Page-level text extractions
________________
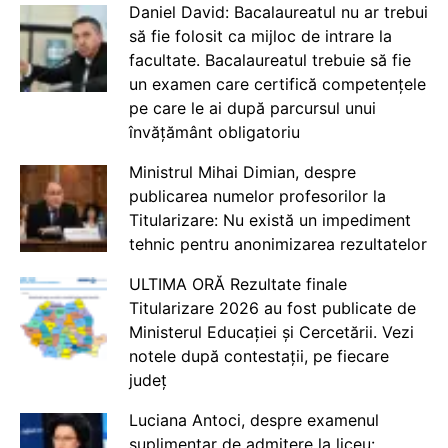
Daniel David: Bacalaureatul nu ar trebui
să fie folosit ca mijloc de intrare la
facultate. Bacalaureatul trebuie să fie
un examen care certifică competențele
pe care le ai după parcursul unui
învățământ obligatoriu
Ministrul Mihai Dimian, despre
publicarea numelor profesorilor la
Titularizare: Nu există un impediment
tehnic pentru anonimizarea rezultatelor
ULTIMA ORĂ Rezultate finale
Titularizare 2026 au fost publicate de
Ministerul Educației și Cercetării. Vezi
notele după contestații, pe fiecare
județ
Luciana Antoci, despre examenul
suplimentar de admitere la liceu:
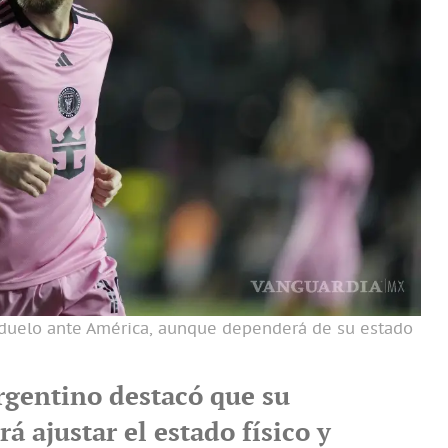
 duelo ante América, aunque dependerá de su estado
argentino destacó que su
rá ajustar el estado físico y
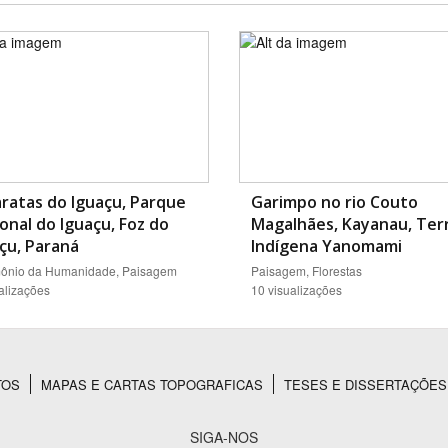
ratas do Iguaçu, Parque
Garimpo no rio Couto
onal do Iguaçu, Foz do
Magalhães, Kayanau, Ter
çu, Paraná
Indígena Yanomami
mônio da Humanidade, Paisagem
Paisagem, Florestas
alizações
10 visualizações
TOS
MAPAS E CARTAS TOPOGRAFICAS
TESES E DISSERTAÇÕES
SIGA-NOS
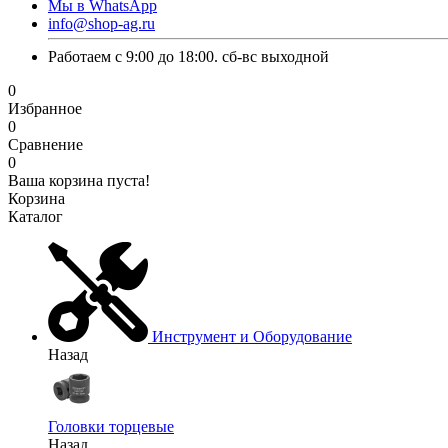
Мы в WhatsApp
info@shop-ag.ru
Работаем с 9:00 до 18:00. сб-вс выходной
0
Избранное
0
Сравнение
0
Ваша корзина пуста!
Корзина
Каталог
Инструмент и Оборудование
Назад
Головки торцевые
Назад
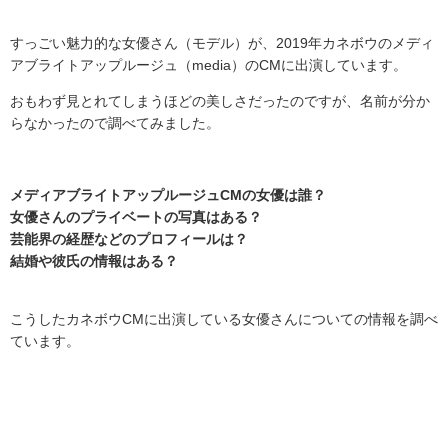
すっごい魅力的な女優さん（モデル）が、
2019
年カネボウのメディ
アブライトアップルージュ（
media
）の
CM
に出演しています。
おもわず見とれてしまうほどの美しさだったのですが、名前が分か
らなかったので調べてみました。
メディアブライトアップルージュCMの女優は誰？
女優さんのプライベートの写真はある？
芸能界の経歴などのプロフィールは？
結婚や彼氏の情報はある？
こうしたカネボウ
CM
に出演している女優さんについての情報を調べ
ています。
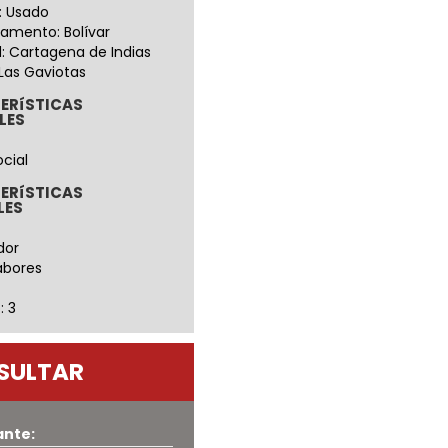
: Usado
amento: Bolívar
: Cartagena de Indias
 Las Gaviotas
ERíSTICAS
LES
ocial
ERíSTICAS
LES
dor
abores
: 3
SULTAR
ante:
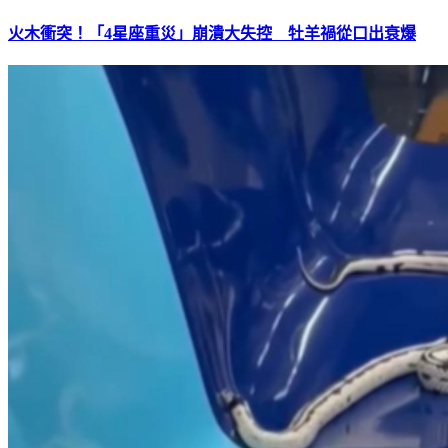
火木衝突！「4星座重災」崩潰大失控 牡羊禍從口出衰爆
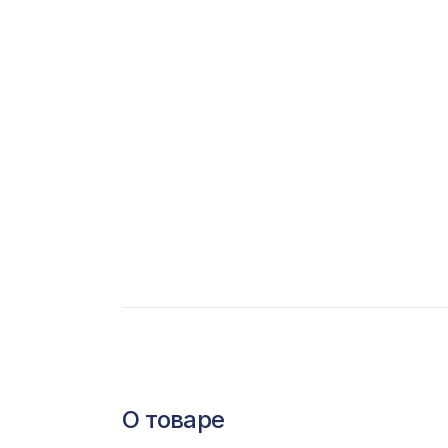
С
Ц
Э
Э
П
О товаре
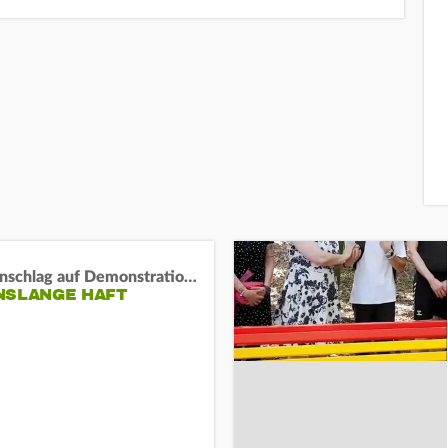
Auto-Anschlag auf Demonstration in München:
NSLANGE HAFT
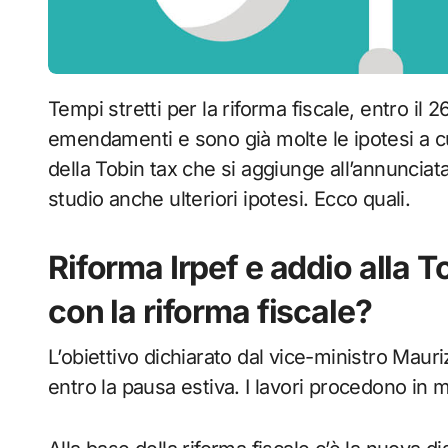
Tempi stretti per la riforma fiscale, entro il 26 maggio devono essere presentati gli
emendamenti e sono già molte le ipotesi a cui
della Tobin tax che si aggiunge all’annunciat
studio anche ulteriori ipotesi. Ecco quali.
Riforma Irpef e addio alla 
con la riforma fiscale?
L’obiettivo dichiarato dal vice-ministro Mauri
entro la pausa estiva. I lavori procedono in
________________
## Your task
Output the data above exactly, beginning at its first line and ending with the line that holds "Luciana Antoci, despre examenul". Leave out the pictures and add nothing.

## Written reply
Daniel David: Bacalaureatul nu ar trebui
să fie folosit ca mijloc de intrare la
facultate. Bacalaureatul trebuie să fie
un examen care certifică competențele
pe care le ai după parcursul unui
învățământ obligatoriu
Ministrul Mihai Dimian, despre
publicarea numelor profesorilor la
Titularizare: Nu există un impediment
tehnic pentru anonimizarea rezultatelor
ULTIMA ORĂ Rezultate finale
Titularizare 2026 au fost publicate de
Ministerul Educației și Cercetării. Vezi
notele după contestații, pe fiecare
județ
Luciana Antoci, despre examenul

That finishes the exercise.